En réponse à la demande qui lui a été adressée, le préfet du Pas-de-Calais a indiqué que cette communication n’était pas possible dès lors que :
- ces documents concernent le licenciement économique de vingt dockers professionnels titulaires d’une carte d’identité professionnelle, dite carte G, employés par la société de X du Port de Calais placée en liquidation judiciaire, ainsi que par la société XX Calais ;
- l’Etat ne participant au financement des indemnités accordées, ils ne peuvent être considérés comme des documents administratifs ;
- en tout état de cause, ils comportent de nombreuses données personnelles dont la communication constituerait une violation du secret de la vie privée et dont l’occultation priverait d’intérêt la communication.

La commission indique, au préalable, qu’elle comprend de la réponse du préfet du Pas-de-Calais que seuls deux documents existent et sont susceptibles de répondre à la demande de Messieurs X et X à savoir l’accord de financement du plan d’indemnisation des dockers du port de Calais demandant leur radiation du registre mentionné au 1° de l’article L5343-9 du code des transports, à la suite de la liquidation judiciaire de la société de X du Port de Calais conclu le 31 octobre entre l’Etat, le conseil régional, le conseil général et la chambre de commerce et d’industrie de la Côte d’Opale (correspondant aux documents sollicités aux points 3 à 5) ainsi que les accords transactionnels conclus entre l’Etat et chaque docker.

La commission relève, en premier lieu, que la première convention a été conclue entre différentes personnes publiques dans le but de prévoir l’indemnisation de salariés d’une société privée placée en liquidation judiciaire au titre de la perte de leur emploi. Elle estime que ce document revêt un caractère administratif au sens de l’article 1er de la loi du 17 juillet 1978.

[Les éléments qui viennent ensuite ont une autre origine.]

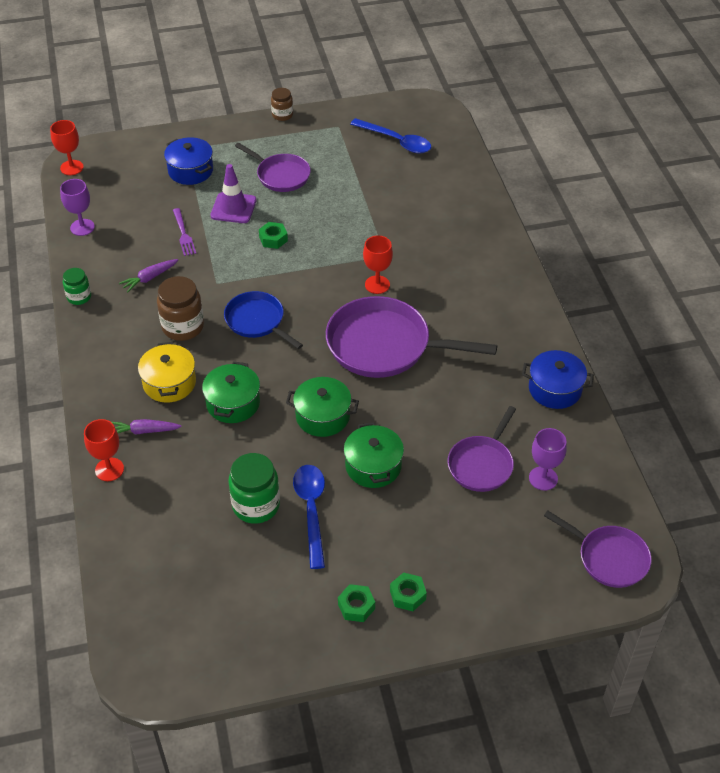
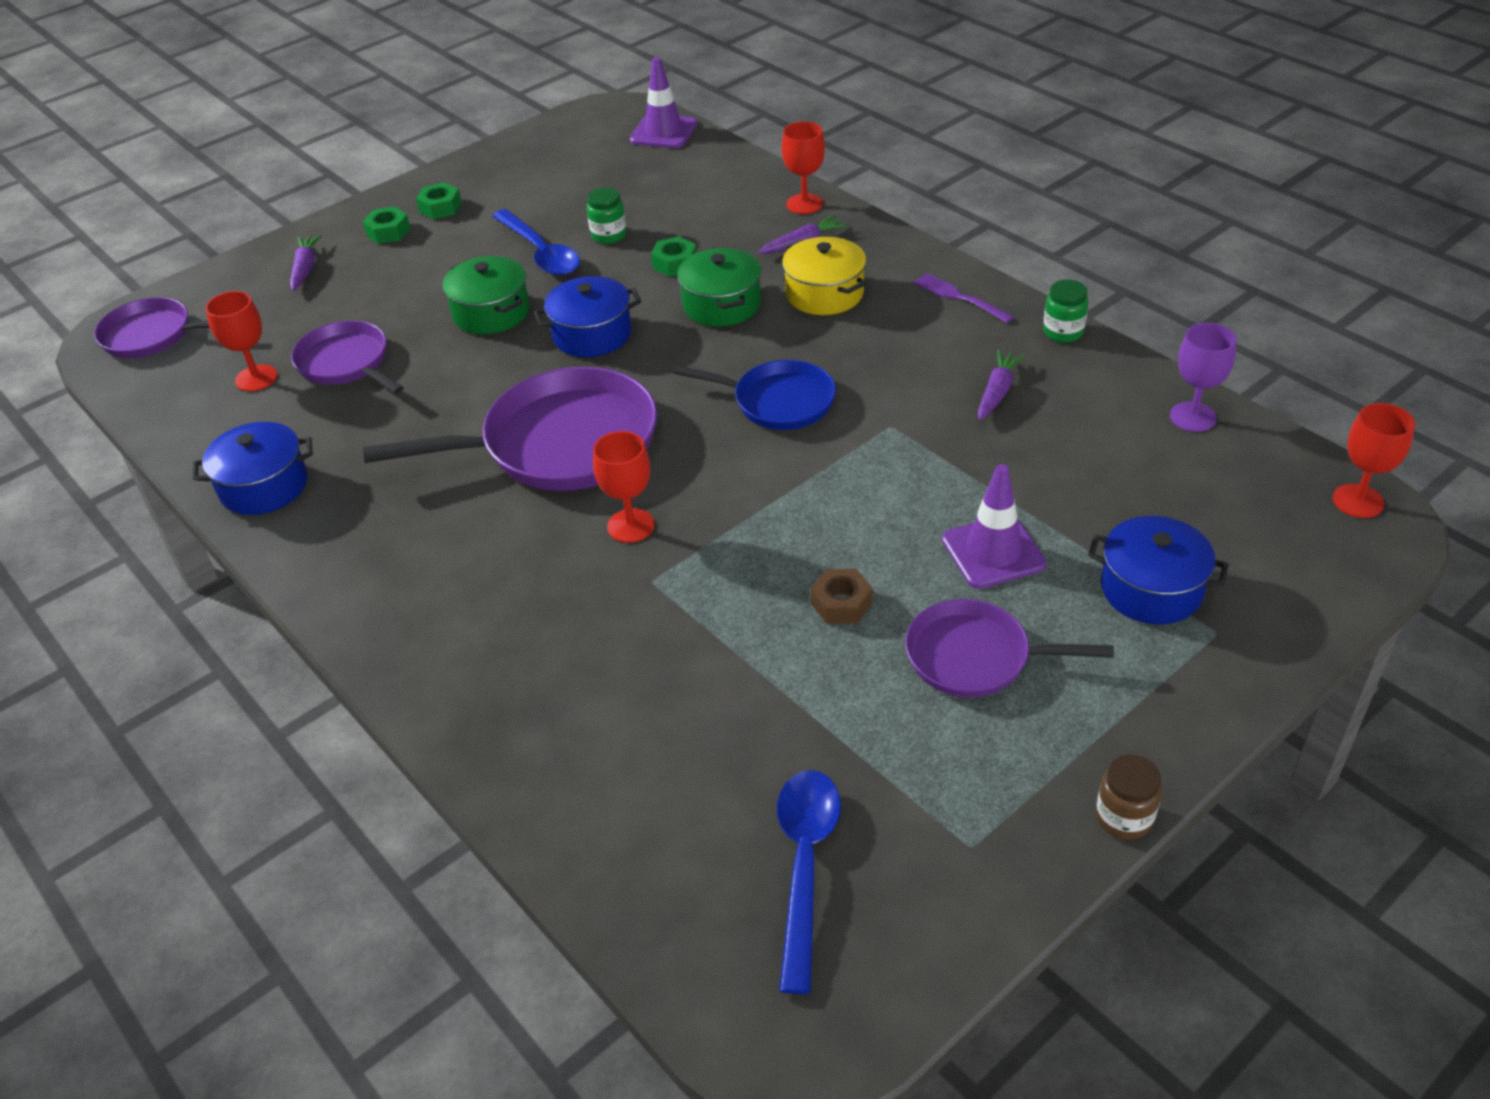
camera: 155 degrees right, 5 degrees down
(132, 616) = (663, 132): none -> purple traffic cone
(183, 234) = (1024, 473): purple fork -> purple fork (959, 297)
(183, 327) = (876, 355): brown jar -> none
(256, 505) = (609, 235): green jar -> green jar, size x0.59
(273, 239) = (869, 527): green nut -> green nut (675, 263)
(313, 214) = (841, 603): none -> brown nut
(322, 416) = (592, 334): green pot -> blue pot
(396, 141) = (805, 866): blue spoon -> blue spoon turned 90 degrees clockwise
(482, 464) = (346, 363): purple pan -> purple pan turned 45 degrees counterclockwise
(483, 581) = (305, 268): none -> purple carrot
(543, 478) = (256, 378): purple goblet -> red goblet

La commission fait toutefois remarquer que devront être occultées les éventuelles mentions dont la révélation pourrait constituer une atteinte au secret de la vie privée protégé par le II de l’article 6 de la loi de 1978 et qui pourraient être contenues dans ces documents, notamment les annexes : noms, prénoms et adresse des bénéficiaires des indemnités ou des mesures d’accompagnement, par exemple.

Ainsi, en ce qui concerne plus spécifiquement les documents sollicités aux points 3 à 5 et qui correspondent à l’accord du 31 octobre 2014 communiqué par le préfet, devront être occultés les noms et prénoms apparaissant dans l’article 2.

La commission émet donc, sous ces réserves, un avis favorable.

En second lieu, la commission rappelle qu’une transaction telle que celle conclue entre l’Etat et chacun des dockers, conformément aux dispositions de l’article 2044 du code civil, qui est destinée à terminer ou à prévenir un litige devant une juridiction ne peut, en principe, être regardée comme un document administratif entrant dans le champ d’application de la loi du 17 juillet 1978. Elle n’est pas compétente pour connaître de ce type de document.